Martine Ouellet a toujours refusé de quitter son poste, même après avoir perdu l’appui du président du parti et député, Mario Beaulieu, au cours des dernières semaines.

Martine Ouellet de plus en plus isolée au Bloc québécois

OTTAWA — Les sept députés dissidents du Bloc québécois ont préféré ne pas commenter le projet de refondation de leur ancien parti soumis par la présidente de son Forum jeunesse et ex-attachée de presse de Martine Ouellet, Camille Goyette-Gingras. Même scénario pour le chef parlementaire bloquiste, Xavier Barsalou-Duval.

«Je n’ai pas l’intention de me prononcer sur le fond de la proposition parce qu’au Bloc québécois, comme dans n’importe quel parti politique, on a des instances où on peut faire cheminer les propositions», a-t-il dit en entrevue en invitant le ou les auteurs de la fuite à utiliser «les canaux de communication réguliers».

Un document envoyé de façon anonyme à plusieurs médias propose de profiter de la crise qui secoue le parti pour faire table rase sur les dernières années du Bloc québécois et d’en faire un véhicule fédéral de convergence des forces indépendantistes, en incluant les sept dissidents, les partis et les mouvements souverainistes.

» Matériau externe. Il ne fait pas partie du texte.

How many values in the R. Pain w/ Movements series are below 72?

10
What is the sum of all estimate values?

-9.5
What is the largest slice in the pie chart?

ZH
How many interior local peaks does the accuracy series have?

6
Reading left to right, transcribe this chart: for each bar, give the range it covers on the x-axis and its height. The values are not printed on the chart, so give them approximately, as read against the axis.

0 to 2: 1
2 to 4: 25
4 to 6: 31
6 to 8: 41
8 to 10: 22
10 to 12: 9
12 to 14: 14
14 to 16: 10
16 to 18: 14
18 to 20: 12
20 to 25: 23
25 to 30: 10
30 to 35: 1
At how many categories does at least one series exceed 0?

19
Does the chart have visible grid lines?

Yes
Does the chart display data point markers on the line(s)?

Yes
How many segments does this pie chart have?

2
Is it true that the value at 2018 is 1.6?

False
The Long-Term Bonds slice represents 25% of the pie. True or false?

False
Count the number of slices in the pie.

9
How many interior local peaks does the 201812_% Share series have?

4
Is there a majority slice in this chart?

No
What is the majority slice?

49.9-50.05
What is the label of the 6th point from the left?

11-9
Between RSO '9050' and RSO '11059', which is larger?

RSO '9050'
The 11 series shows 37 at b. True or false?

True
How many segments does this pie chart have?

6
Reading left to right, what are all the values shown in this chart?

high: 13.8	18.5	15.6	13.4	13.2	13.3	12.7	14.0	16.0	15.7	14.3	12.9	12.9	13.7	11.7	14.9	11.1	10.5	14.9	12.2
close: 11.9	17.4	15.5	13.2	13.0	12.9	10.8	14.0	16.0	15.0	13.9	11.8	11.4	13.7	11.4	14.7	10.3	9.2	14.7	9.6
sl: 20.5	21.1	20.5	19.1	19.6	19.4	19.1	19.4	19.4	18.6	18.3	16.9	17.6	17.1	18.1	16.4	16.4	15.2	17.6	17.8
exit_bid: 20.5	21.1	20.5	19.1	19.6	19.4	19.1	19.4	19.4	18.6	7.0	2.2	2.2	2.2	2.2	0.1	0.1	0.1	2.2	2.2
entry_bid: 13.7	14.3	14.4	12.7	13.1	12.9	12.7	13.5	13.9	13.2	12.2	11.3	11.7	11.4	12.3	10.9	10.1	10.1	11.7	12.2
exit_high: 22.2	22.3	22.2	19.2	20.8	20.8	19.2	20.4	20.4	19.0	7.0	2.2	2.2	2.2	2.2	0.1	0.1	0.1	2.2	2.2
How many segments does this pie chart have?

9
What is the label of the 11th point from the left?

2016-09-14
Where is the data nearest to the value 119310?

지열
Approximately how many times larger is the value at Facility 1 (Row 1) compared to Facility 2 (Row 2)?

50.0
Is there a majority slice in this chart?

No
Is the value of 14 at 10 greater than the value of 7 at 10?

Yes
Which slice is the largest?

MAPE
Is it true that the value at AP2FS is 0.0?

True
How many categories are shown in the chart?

Cette démarche impliquerait une course à la direction dès la mi-octobre pour élire un nouveau chef à la tête du parti.

«Il faut qu’on soit capables d’aller chercher beaucoup plus large que ce qu’on était capables de faire, a expliqué Mme Goyette-Gingras en entrevue. [...] La politique a tellement changé dans les dernières années et le mouvement indépendantiste aussi, je pense que c’est nécessaire qu’on se mette à jour, qu’on se réactualise et qu’on soit capables d’attirer les gens qui sont indépendantistes, mais qui n’ont jamais été intéressés par le Bloc québécois.»

Martine Ouellet et Camille Goyette-Gingras, en août 2017.

Celle-ci s’est abstenue de se prononcer sur l’avenir politique de son ancienne patronne en disant que le Forum jeunesse préférait se concentrer sur la refondation du parti. Le document, qui aurait été modifié de sa version originale selon Mme Goyette-Gingras, fait état de l’échec de Martine Ouellet malgré «son expérience, sa compétence et sa détermination» et précise qu’une course à la direction implique sa démission.

La chef actuelle, Martine Ouellet, a toujours refusé de quitter son poste même si elle se trouve de plus en plus isolée. Elle a notamment perdu l’appui du président du parti et député, Mario Beaulieu, au cours des dernières semaines. Certaines associations de comté ont également réclamé que Mme Ouellet quitte la direction du parti, notamment l’association de Chicoutimi-Le Fjord où une élection partielle doit avoir lieu d’ici l’automne.

Son chef parlementaire à la Chambre des communes ne partage pas cette opinion et maintient son appui. «Je pense qu’elle est la meilleure personne pour diriger le Bloc québécois», a affirmé M. Barsalou-Duval en soulignant son «approche assumée de l’indépendance du Québec» et «sa grande expérience».

Le Bloc québécois est plongé dans la tourmente depuis la démission à la fin du mois de février de sept de ses 10 députés. La sortie de crise proposée par le bureau national du parti inclut un vote de confiance et un référendum sur le rôle du Bloc québécois comme «promoteur de l’option indépendantiste». Cette proposition sera soumise aux militants lors d’un conseil général le 29 avril. Ceux-ci pourraient également avoir à décider s’ils acceptent ou non un débat sur la proposition de refondation du parti par le Forum jeunesse.

Le Bloc québécois compte présentement trois députés à la Chambre des communes, soit Mario Beaulieu, Xavier Barsalou-Duval et Marilène Gill. Martine Ouellet, qui est députée à l’Assemblée nationale, cumule sa fonction de députée provinciale avec celle de chef d’un parti fédéral.